Me niego a aceptar tan insólito cambio en apenas dos cuadras de bullicio insospechado y piropos salidos de la zalamería tremenda de hombres y mujeres de esta isla de encanto; allí me siento en un lugar apesadumbrado, con mataduras como a exprofeso, sin la altanería de antaño y, por demás, a oscuras por falta de un alumbrado que ahorre y, a la vez, haga brillar la vida de un lugar que hoy apenas pugna —sin éxito— por la gloria que lo hizo famoso.
Recuerdo cuando el paseo dominical consistía en irse al atardecer a La Rampa; tiempos en que relucían en sus aceras mosaicos de encumbrados artistas de la plástica, y las personas no tiraban al piso papeles, pomos y cuanta cosa quieran botar.
¡Qué lejos de su mejor aspecto las dos paradas de ómnibus de L a J! ¡Cuánta falta de higiene a la entrada del Banco Metropolitano, la Notaría, y a un costado del cine Yara! ¿Qué hacen cinco contenedores de basura en medio de la calle 23 casi esquina a L? ¿Y cuál será el final de aceras y contenes salidos de reparaciones crueles e indolentes?

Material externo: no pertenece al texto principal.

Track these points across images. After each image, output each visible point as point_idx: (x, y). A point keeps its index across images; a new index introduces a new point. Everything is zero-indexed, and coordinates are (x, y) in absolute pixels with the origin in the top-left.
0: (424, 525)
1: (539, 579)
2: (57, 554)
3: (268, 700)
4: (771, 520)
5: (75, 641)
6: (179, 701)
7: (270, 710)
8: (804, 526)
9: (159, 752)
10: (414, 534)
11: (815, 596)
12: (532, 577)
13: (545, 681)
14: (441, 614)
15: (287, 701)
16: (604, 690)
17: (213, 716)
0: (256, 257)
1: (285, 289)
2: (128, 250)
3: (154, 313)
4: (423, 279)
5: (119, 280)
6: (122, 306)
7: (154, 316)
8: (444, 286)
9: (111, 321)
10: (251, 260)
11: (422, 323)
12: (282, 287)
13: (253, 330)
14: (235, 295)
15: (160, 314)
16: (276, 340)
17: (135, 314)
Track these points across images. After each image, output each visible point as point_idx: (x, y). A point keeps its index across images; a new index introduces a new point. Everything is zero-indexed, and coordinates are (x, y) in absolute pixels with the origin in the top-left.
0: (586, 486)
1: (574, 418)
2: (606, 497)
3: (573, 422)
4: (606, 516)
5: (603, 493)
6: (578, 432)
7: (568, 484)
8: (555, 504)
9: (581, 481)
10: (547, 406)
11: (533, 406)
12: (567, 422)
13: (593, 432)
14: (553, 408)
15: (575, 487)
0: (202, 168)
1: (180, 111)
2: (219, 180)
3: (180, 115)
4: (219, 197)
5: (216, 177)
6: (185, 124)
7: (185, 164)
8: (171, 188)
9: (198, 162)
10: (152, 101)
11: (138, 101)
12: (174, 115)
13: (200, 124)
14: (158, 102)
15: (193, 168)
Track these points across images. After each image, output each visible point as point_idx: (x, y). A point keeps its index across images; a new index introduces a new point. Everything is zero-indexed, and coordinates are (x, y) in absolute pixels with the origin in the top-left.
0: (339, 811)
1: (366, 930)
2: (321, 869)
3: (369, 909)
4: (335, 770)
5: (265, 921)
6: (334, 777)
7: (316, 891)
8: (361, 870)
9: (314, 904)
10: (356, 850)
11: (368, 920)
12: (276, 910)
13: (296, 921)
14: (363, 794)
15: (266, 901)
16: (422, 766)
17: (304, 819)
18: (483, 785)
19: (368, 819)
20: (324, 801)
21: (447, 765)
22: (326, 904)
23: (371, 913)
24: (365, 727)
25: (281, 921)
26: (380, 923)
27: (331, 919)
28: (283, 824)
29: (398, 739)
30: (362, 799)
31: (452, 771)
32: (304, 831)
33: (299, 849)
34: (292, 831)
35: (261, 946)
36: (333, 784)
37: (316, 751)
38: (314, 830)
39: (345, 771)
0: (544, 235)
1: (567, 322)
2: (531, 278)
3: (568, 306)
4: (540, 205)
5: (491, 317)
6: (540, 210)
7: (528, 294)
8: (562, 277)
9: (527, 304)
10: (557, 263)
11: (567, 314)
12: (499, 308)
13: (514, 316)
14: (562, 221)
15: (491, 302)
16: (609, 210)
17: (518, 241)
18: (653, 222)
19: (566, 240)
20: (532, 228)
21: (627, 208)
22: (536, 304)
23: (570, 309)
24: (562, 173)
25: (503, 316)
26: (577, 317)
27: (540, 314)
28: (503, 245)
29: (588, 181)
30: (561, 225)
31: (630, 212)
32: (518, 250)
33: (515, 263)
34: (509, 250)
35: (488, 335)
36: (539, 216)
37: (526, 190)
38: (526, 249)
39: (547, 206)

¿Por qué ese feo parqueo en esquina tan emblemática como M y 23? ¿Qué dirán los miles de turistas extranjeros que a diario caminan por esta zona? ¿Qué decir entonces del resto de aquella Rampa, otrora centro económico y financiero de la capital?
Parecería que muchos, muchos deseos se confabularon para quitarme mi Rampa, la de muchos cubanos, aunque día a día me vea obligado a recorrer sus cuadras más famosas, y solo para entristecerme con la desidia de los obligados a higienizarla, y con la tolerancia de quienes, amén de responsabilidades y nombramientos, deberían exigir el mejoramiento de una imagen que prácticamente, por sí sola, es sinónimo de criollo cubanismo.